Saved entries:
□ □ □ □ □ □ □
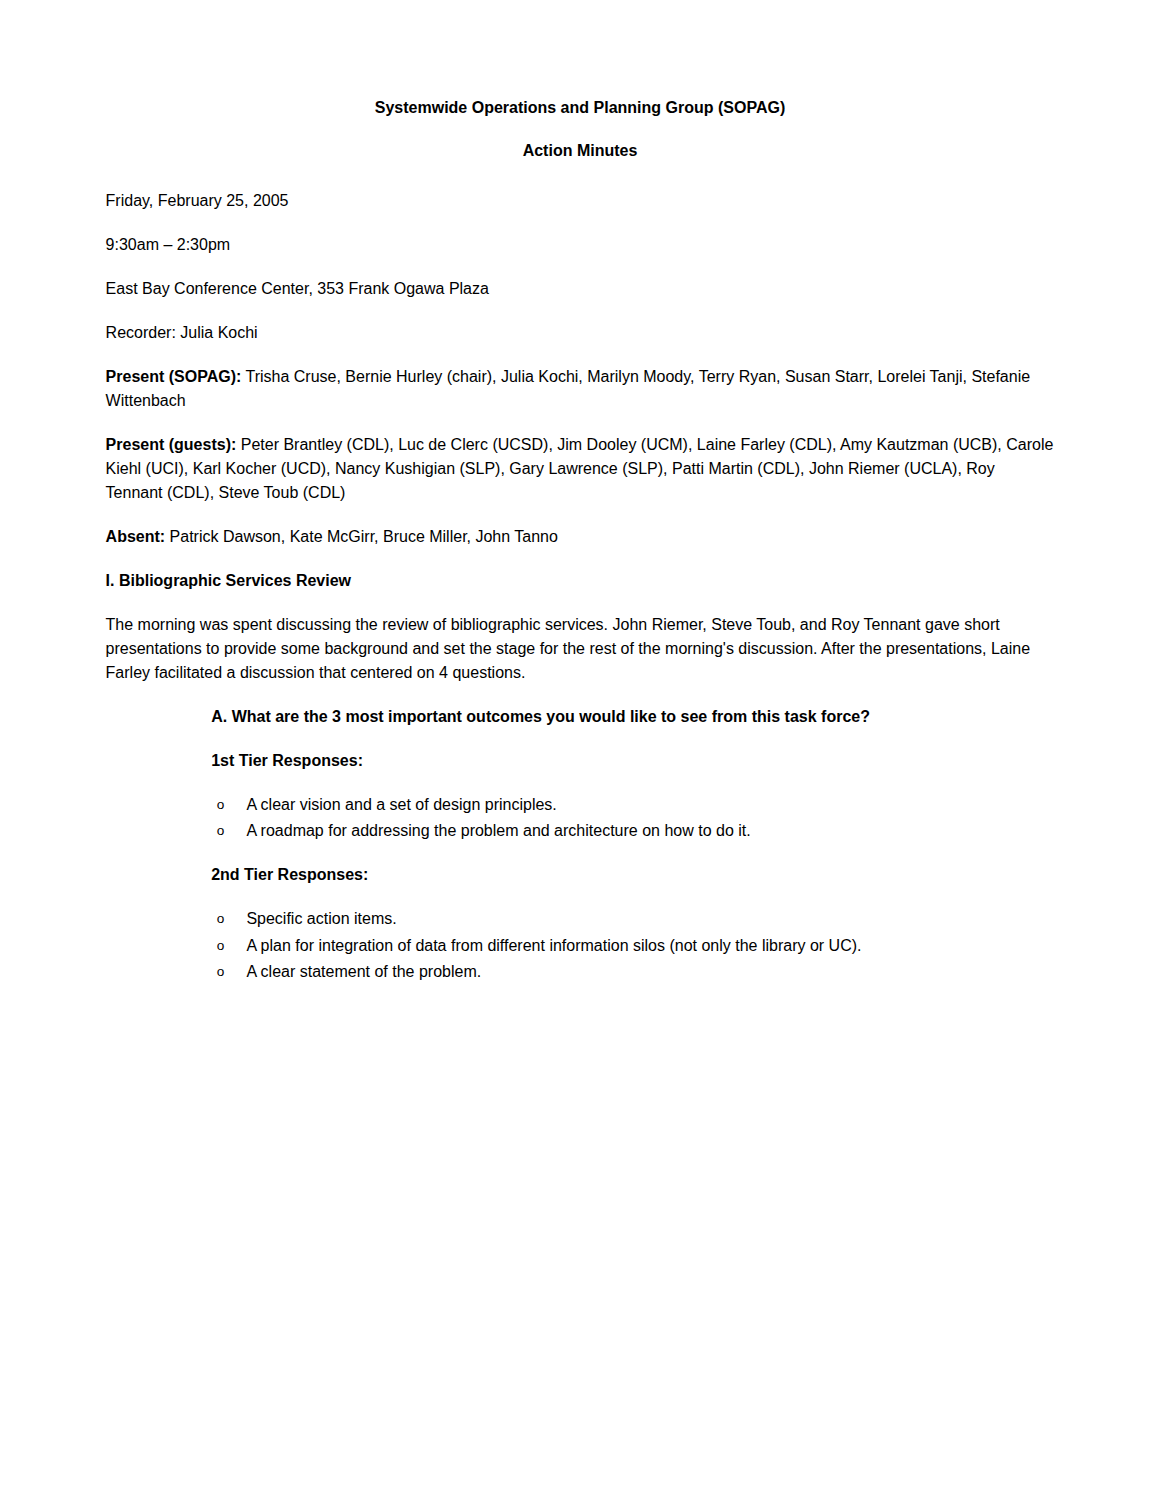Systemwide Operations and Planning Group (SOPAG)Action Minutes
Friday, February 25, 2005
9:30am – 2:30pm
East Bay Conference Center, 353 Frank Ogawa Plaza
Recorder: Julia Kochi
Present (SOPAG): Trisha Cruse, Bernie Hurley (chair), Julia Kochi, Marilyn Moody, Terry Ryan, Susan Starr, Lorelei Tanji, Stefanie Wittenbach
Present (guests): Peter Brantley (CDL), Luc de Clerc (UCSD), Jim Dooley (UCM), Laine Farley (CDL), Amy Kautzman (UCB), Carole Kiehl (UCI), Karl Kocher (UCD), Nancy Kushigian (SLP), Gary Lawrence (SLP), Patti Martin (CDL), John Riemer (UCLA), Roy Tennant (CDL), Steve Toub (CDL)
Absent: Patrick Dawson, Kate McGirr, Bruce Miller, John Tanno
I. Bibliographic Services Review
The morning was spent discussing the review of bibliographic services. John Riemer, Steve Toub, and Roy Tennant gave short presentations to provide some background and set the stage for the rest of the morning's discussion. After the presentations, Laine Farley facilitated a discussion that centered on 4 questions.
A. What are the 3 most important outcomes you would like to see from this task force?
1st Tier Responses:
A clear vision and a set of design principles.
A roadmap for addressing the problem and architecture on how to do it.
2nd Tier Responses:
Specific action items.
A plan for integration of data from different information silos (not only the library or UC).
A clear statement of the problem.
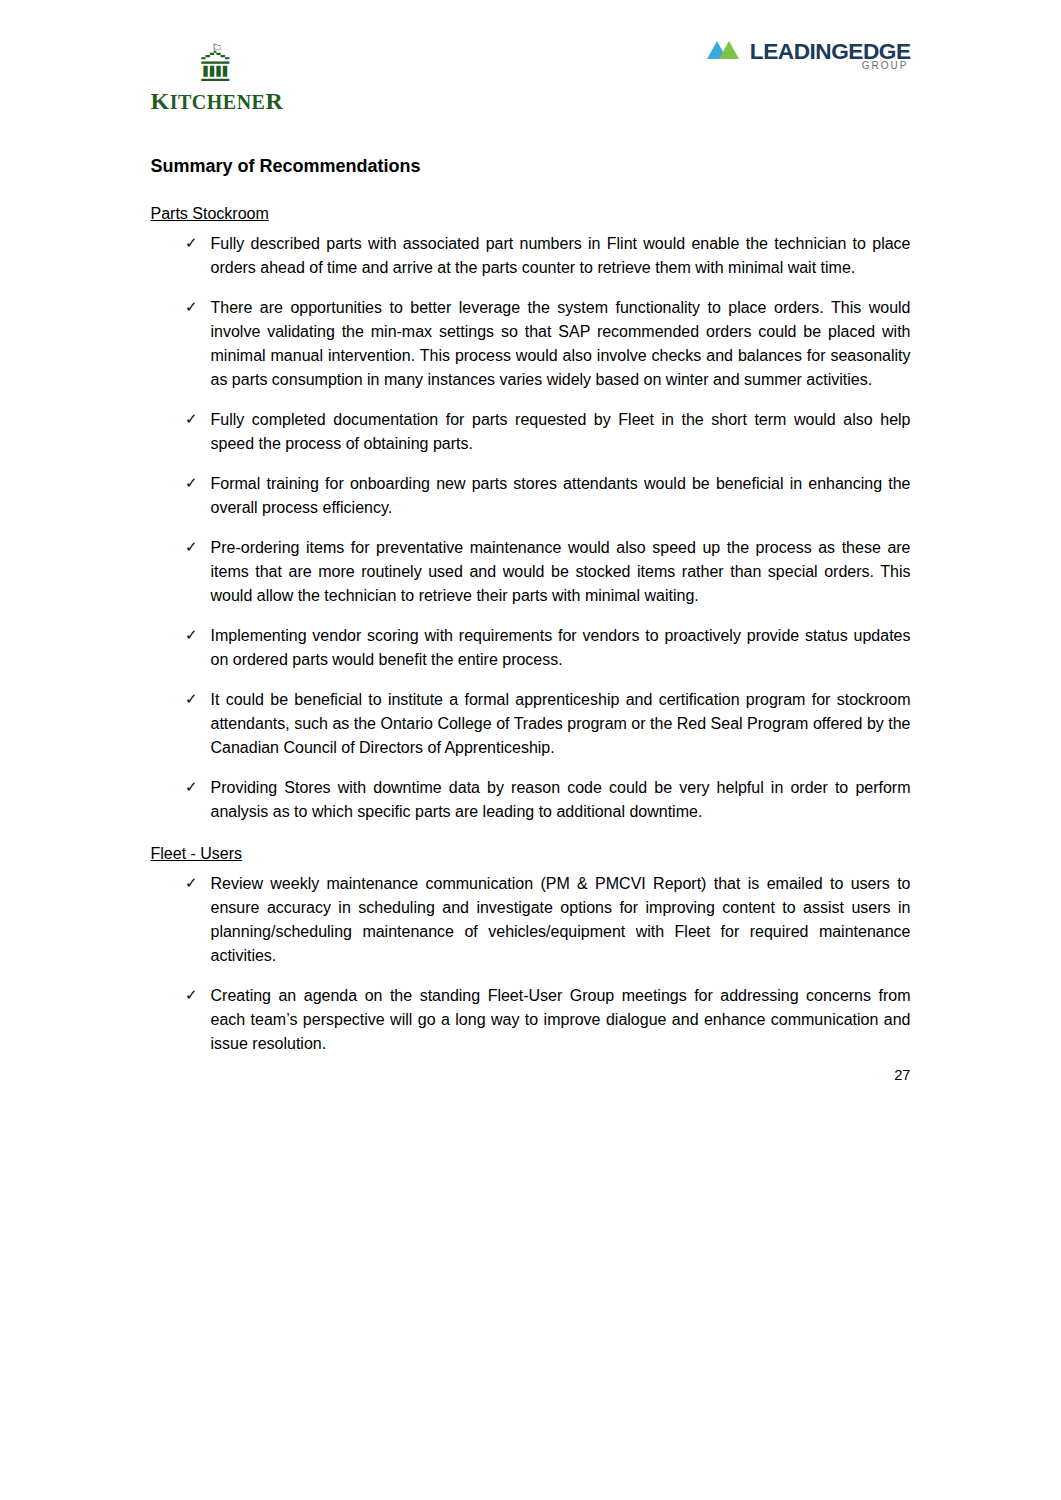⚐ 🏛 KITCHENER
LEADINGEDGE GROUP
Summary of Recommendations
Parts Stockroom
Fully described parts with associated part numbers in Flint would enable the technician to place orders ahead of time and arrive at the parts counter to retrieve them with minimal wait time.
There are opportunities to better leverage the system functionality to place orders. This would involve validating the min-max settings so that SAP recommended orders could be placed with minimal manual intervention. This process would also involve checks and balances for seasonality as parts consumption in many instances varies widely based on winter and summer activities.
Fully completed documentation for parts requested by Fleet in the short term would also help speed the process of obtaining parts.
Formal training for onboarding new parts stores attendants would be beneficial in enhancing the overall process efficiency.
Pre-ordering items for preventative maintenance would also speed up the process as these are items that are more routinely used and would be stocked items rather than special orders. This would allow the technician to retrieve their parts with minimal waiting.
Implementing vendor scoring with requirements for vendors to proactively provide status updates on ordered parts would benefit the entire process.
It could be beneficial to institute a formal apprenticeship and certification program for stockroom attendants, such as the Ontario College of Trades program or the Red Seal Program offered by the Canadian Council of Directors of Apprenticeship.
Providing Stores with downtime data by reason code could be very helpful in order to perform analysis as to which specific parts are leading to additional downtime.
Fleet - Users
Review weekly maintenance communication (PM & PMCVI Report) that is emailed to users to ensure accuracy in scheduling and investigate options for improving content to assist users in planning/scheduling maintenance of vehicles/equipment with Fleet for required maintenance activities.
Creating an agenda on the standing Fleet-User Group meetings for addressing concerns from each team’s perspective will go a long way to improve dialogue and enhance communication and issue resolution.
27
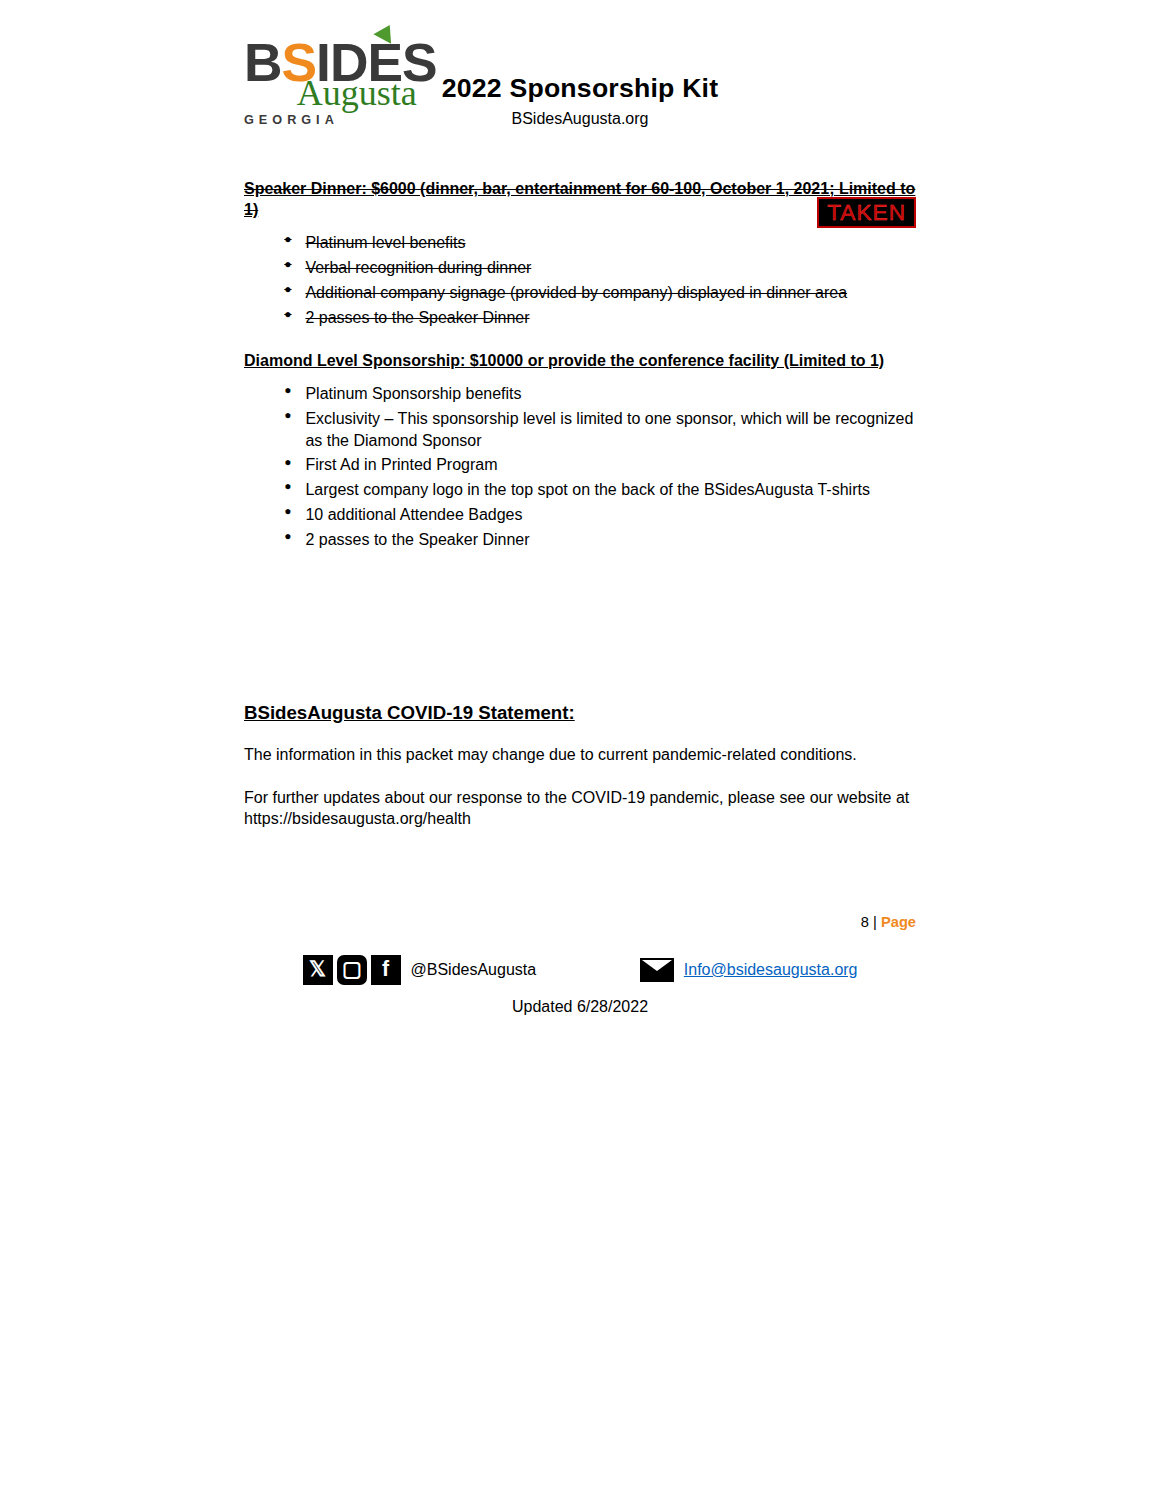BSIDES Augusta GEORGIA
2022 Sponsorship Kit
BSidesAugusta.org
TAKEN
Speaker Dinner: $6000 (dinner, bar, entertainment for 60-100, October 1, 2021; Limited to 1)
Platinum level benefits
Verbal recognition during dinner
Additional company signage (provided by company) displayed in dinner area
2 passes to the Speaker Dinner
Diamond Level Sponsorship: $10000 or provide the conference facility (Limited to 1)
Platinum Sponsorship benefits
Exclusivity – This sponsorship level is limited to one sponsor, which will be recognized as the Diamond Sponsor
First Ad in Printed Program
Largest company logo in the top spot on the back of the BSidesAugusta T-shirts
10 additional Attendee Badges
2 passes to the Speaker Dinner
BSidesAugusta COVID-19 Statement:
The information in this packet may change due to current pandemic-related conditions.
For further updates about our response to the COVID-19 pandemic, please see our website at https://bsidesaugusta.org/health
8 | Page
𝕏 ▢ f @BSidesAugusta
Info@bsidesaugusta.org
Updated 6/28/2022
□ □ □ □ □ □ □
▸ Prompt:
Retype the whole of the data verbatim. Skip every picture.

▸ Response to this exercise:
Systemwide Operations and Planning Group (SOPAG)Action Minutes
Friday, February 25, 2005
9:30am – 2:30pm
East Bay Conference Center, 353 Frank Ogawa Plaza
Recorder: Julia Kochi
Present (SOPAG): Trisha Cruse, Bernie Hurley (chair), Julia Kochi, Marilyn Moody, Terry Ryan, Susan Starr, Lorelei Tanji, Stefanie Wittenbach
Present (guests): Peter Brantley (CDL), Luc de Clerc (UCSD), Jim Dooley (UCM), Laine Farley (CDL), Amy Kautzman (UCB), Carole Kiehl (UCI), Karl Kocher (UCD), Nancy Kushigian (SLP), Gary Lawrence (SLP), Patti Martin (CDL), John Riemer (UCLA), Roy Tennant (CDL), Steve Toub (CDL)
Absent: Patrick Dawson, Kate McGirr, Bruce Miller, John Tanno
I. Bibliographic Services Review
The morning was spent discussing the review of bibliographic services. John Riemer, Steve Toub, and Roy Tennant gave short presentations to provide some background and set the stage for the rest of the morning's discussion. After the presentations, Laine Farley facilitated a discussion that centered on 4 questions.
A. What are the 3 most important outcomes you would like to see from this task force?
1st Tier Responses:
A clear vision and a set of design principles.
A roadmap for addressing the problem and architecture on how to do it.
2nd Tier Responses:
Specific action items.
A plan for integration of data from different information silos (not only the library or UC).
A clear statement of the problem.
⚐ 🏛 KITCHENER
LEADINGEDGE GROUP
Summary of Recommendations
Parts Stockroom
Fully described parts with associated part numbers in Flint would enable the technician to place orders ahead of time and arrive at the parts counter to retrieve them with minimal wait time.
There are opportunities to better leverage the system functionality to place orders. This would involve validating the min-max settings so that SAP recommended orders could be placed with minimal manual intervention. This process would also involve checks and balances for seasonality as parts consumption in many instances varies widely based on winter and summer activities.
Fully completed documentation for parts requested by Fleet in the short term would also help speed the process of obtaining parts.
Formal training for onboarding new parts stores attendants would be beneficial in enhancing the overall process efficiency.
Pre-ordering items for preventative maintenance would also speed up the process as these are items that are more routinely used and would be stocked items rather than special orders. This would allow the technician to retrieve their parts with minimal waiting.
Implementing vendor scoring with requirements for vendors to proactively provide status updates on ordered parts would benefit the entire process.
It could be beneficial to institute a formal apprenticeship and certification program for stockroom attendants, such as the Ontario College of Trades program or the Red Seal Program offered by the Canadian Council of Directors of Apprenticeship.
Providing Stores with downtime data by reason code could be very helpful in order to perform analysis as to which specific parts are leading to additional downtime.
Fleet - Users
Review weekly maintenance communication (PM & PMCVI Report) that is emailed to users to ensure accuracy in scheduling and investigate options for improving content to assist users in planning/scheduling maintenance of vehicles/equipment with Fleet for required maintenance activities.
Creating an agenda on the standing Fleet-User Group meetings for addressing concerns from each team’s perspective will go a long way to improve dialogue and enhance communication and issue resolution.
27
BSIDES Augusta GEORGIA
2022 Sponsorship Kit
BSidesAugusta.org
TAKEN
Speaker Dinner: $6000 (dinner, bar, entertainment for 60-100, October 1, 2021; Limited to 1)
Platinum level benefits
Verbal recognition during dinner
Additional company signage (provided by company) displayed in dinner area
2 passes to the Speaker Dinner
Diamond Level Sponsorship: $10000 or provide the conference facility (Limited to 1)
Platinum Sponsorship benefits
Exclusivity – This sponsorship level is limited to one sponsor, which will be recognized as the Diamond Sponsor
First Ad in Printed Program
Largest company logo in the top spot on the back of the BSidesAugusta T-shirts
10 additional Attendee Badges
2 passes to the Speaker Dinner
BSidesAugusta COVID-19 Statement:
The information in this packet may change due to current pandemic-related conditions.
For further updates about our response to the COVID-19 pandemic, please see our website at https://bsidesaugusta.org/health
8 | Page
𝕏 ▢ f @BSidesAugusta
Info@bsidesaugusta.org
Updated 6/28/2022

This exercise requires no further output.